• [PROVIDED INFORMATION]
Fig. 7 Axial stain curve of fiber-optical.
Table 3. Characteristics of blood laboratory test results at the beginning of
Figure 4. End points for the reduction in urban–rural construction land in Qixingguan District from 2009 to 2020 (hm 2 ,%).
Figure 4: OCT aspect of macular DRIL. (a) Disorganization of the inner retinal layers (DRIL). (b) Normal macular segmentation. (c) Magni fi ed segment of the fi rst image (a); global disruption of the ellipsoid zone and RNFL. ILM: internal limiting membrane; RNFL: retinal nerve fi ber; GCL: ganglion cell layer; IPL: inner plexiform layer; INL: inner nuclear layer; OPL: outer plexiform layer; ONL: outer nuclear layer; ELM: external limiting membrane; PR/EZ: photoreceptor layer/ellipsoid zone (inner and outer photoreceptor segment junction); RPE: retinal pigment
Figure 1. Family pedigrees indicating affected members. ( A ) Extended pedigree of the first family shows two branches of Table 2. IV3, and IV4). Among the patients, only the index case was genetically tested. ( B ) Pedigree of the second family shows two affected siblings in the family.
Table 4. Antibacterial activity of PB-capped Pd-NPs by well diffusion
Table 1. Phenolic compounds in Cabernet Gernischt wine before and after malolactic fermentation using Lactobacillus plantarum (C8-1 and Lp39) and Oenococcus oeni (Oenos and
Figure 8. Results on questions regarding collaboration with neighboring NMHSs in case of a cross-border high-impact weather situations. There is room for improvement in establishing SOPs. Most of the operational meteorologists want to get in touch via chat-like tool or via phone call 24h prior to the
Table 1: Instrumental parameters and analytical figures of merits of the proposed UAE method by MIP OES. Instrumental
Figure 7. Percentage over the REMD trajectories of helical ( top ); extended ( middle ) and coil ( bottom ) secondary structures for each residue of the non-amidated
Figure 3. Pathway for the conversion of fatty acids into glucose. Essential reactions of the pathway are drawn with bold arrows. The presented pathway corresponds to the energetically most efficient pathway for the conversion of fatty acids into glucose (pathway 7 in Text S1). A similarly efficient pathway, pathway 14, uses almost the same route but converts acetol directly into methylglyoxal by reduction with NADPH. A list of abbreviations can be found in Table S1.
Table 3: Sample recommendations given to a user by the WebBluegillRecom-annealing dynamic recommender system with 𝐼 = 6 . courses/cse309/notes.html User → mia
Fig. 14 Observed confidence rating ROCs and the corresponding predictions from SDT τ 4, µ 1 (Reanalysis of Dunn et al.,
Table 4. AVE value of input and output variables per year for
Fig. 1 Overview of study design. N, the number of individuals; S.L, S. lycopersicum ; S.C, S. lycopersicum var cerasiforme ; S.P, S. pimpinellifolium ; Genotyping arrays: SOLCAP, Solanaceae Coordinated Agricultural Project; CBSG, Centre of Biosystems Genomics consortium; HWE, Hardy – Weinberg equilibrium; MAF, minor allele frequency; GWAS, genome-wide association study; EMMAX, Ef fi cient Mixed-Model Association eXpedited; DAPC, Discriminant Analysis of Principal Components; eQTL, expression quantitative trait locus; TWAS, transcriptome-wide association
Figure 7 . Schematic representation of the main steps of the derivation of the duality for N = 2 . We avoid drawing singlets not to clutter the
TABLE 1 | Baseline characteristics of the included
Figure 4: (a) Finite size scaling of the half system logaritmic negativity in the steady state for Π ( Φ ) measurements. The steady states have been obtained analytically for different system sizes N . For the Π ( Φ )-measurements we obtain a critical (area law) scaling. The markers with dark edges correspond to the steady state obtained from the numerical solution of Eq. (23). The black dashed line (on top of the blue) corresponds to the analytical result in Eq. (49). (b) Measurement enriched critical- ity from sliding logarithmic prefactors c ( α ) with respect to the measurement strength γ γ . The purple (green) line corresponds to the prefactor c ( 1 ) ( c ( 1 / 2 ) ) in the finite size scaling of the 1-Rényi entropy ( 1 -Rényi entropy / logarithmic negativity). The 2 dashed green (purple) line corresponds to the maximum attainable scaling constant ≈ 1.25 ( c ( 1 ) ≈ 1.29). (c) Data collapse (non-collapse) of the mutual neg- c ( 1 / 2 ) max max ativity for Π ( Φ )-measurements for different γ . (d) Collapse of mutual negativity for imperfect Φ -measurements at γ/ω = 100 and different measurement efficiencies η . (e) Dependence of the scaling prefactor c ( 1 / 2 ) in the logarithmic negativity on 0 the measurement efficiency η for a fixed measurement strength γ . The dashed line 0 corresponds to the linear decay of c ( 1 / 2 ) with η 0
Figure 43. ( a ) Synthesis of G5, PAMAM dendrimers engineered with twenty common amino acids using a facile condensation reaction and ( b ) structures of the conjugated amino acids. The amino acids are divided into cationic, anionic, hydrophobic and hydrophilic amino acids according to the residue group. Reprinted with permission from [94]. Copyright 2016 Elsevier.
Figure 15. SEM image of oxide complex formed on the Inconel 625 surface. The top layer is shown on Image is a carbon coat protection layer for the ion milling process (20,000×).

• [YOUR ASSIGNMENT]
The answer must consist of every entry, set down exactly as given.

• [ANSWER BOX]
Fig. 7 Axial stain curve of fiber-optical.
Table 3. Characteristics of blood laboratory test results at the beginning of
Figure 4. End points for the reduction in urban–rural construction land in Qixingguan District from 2009 to 2020 (hm 2 ,%).
Figure 4: OCT aspect of macular DRIL. (a) Disorganization of the inner retinal layers (DRIL). (b) Normal macular segmentation. (c) Magni fi ed segment of the fi rst image (a); global disruption of the ellipsoid zone and RNFL. ILM: internal limiting membrane; RNFL: retinal nerve fi ber; GCL: ganglion cell layer; IPL: inner plexiform layer; INL: inner nuclear layer; OPL: outer plexiform layer; ONL: outer nuclear layer; ELM: external limiting membrane; PR/EZ: photoreceptor layer/ellipsoid zone (inner and outer photoreceptor segment junction); RPE: retinal pigment
Figure 1. Family pedigrees indicating affected members. ( A ) Extended pedigree of the first family shows two branches of Table 2. IV3, and IV4). Among the patients, only the index case was genetically tested. ( B ) Pedigree of the second family shows two affected siblings in the family.
Table 4. Antibacterial activity of PB-capped Pd-NPs by well diffusion
Table 1. Phenolic compounds in Cabernet Gernischt wine before and after malolactic fermentation using Lactobacillus plantarum (C8-1 and Lp39) and Oenococcus oeni (Oenos and
Figure 8. Results on questions regarding collaboration with neighboring NMHSs in case of a cross-border high-impact weather situations. There is room for improvement in establishing SOPs. Most of the operational meteorologists want to get in touch via chat-like tool or via phone call 24h prior to the
Table 1: Instrumental parameters and analytical figures of merits of the proposed UAE method by MIP OES. Instrumental
Figure 7. Percentage over the REMD trajectories of helical ( top ); extended ( middle ) and coil ( bottom ) secondary structures for each residue of the non-amidated
Figure 3. Pathway for the conversion of fatty acids into glucose. Essential reactions of the pathway are drawn with bold arrows. The presented pathway corresponds to the energetically most efficient pathway for the conversion of fatty acids into glucose (pathway 7 in Text S1). A similarly efficient pathway, pathway 14, uses almost the same route but converts acetol directly into methylglyoxal by reduction with NADPH. A list of abbreviations can be found in Table S1.
Table 3: Sample recommendations given to a user by the WebBluegillRecom-annealing dynamic recommender system with 𝐼 = 6 . courses/cse309/notes.html User → mia
Fig. 14 Observed confidence rating ROCs and the corresponding predictions from SDT τ 4, µ 1 (Reanalysis of Dunn et al.,
Table 4. AVE value of input and output variables per year for
Fig. 1 Overview of study design. N, the number of individuals; S.L, S. lycopersicum ; S.C, S. lycopersicum var cerasiforme ; S.P, S. pimpinellifolium ; Genotyping arrays: SOLCAP, Solanaceae Coordinated Agricultural Project; CBSG, Centre of Biosystems Genomics consortium; HWE, Hardy – Weinberg equilibrium; MAF, minor allele frequency; GWAS, genome-wide association study; EMMAX, Ef fi cient Mixed-Model Association eXpedited; DAPC, Discriminant Analysis of Principal Components; eQTL, expression quantitative trait locus; TWAS, transcriptome-wide association
Figure 7 . Schematic representation of the main steps of the derivation of the duality for N = 2 . We avoid drawing singlets not to clutter the
TABLE 1 | Baseline characteristics of the included
Figure 4: (a) Finite size scaling of the half system logaritmic negativity in the steady state for Π ( Φ ) measurements. The steady states have been obtained analytically for different system sizes N . For the Π ( Φ )-measurements we obtain a critical (area law) scaling. The markers with dark edges correspond to the steady state obtained from the numerical solution of Eq. (23). The black dashed line (on top of the blue) corresponds to the analytical result in Eq. (49). (b) Measurement enriched critical- ity from sliding logarithmic prefactors c ( α ) with respect to the measurement strength γ γ . The purple (green) line corresponds to the prefactor c ( 1 ) ( c ( 1 / 2 ) ) in the finite size scaling of the 1-Rényi entropy ( 1 -Rényi entropy / logarithmic negativity). The 2 dashed green (purple) line corresponds to the maximum attainable scaling constant ≈ 1.25 ( c ( 1 ) ≈ 1.29). (c) Data collapse (non-collapse) of the mutual neg- c ( 1 / 2 ) max max ativity for Π ( Φ )-measurements for different γ . (d) Collapse of mutual negativity for imperfect Φ -measurements at γ/ω = 100 and different measurement efficiencies η . (e) Dependence of the scaling prefactor c ( 1 / 2 ) in the logarithmic negativity on 0 the measurement efficiency η for a fixed measurement strength γ . The dashed line 0 corresponds to the linear decay of c ( 1 / 2 ) with η 0
Figure 43. ( a ) Synthesis of G5, PAMAM dendrimers engineered with twenty common amino acids using a facile condensation reaction and ( b ) structures of the conjugated amino acids. The amino acids are divided into cationic, anionic, hydrophobic and hydrophilic amino acids according to the residue group. Reprinted with permission from [94]. Copyright 2016 Elsevier.
Figure 15. SEM image of oxide complex formed on the Inconel 625 surface. The top layer is shown on Image is a carbon coat protection layer for the ion milling process (20,000×).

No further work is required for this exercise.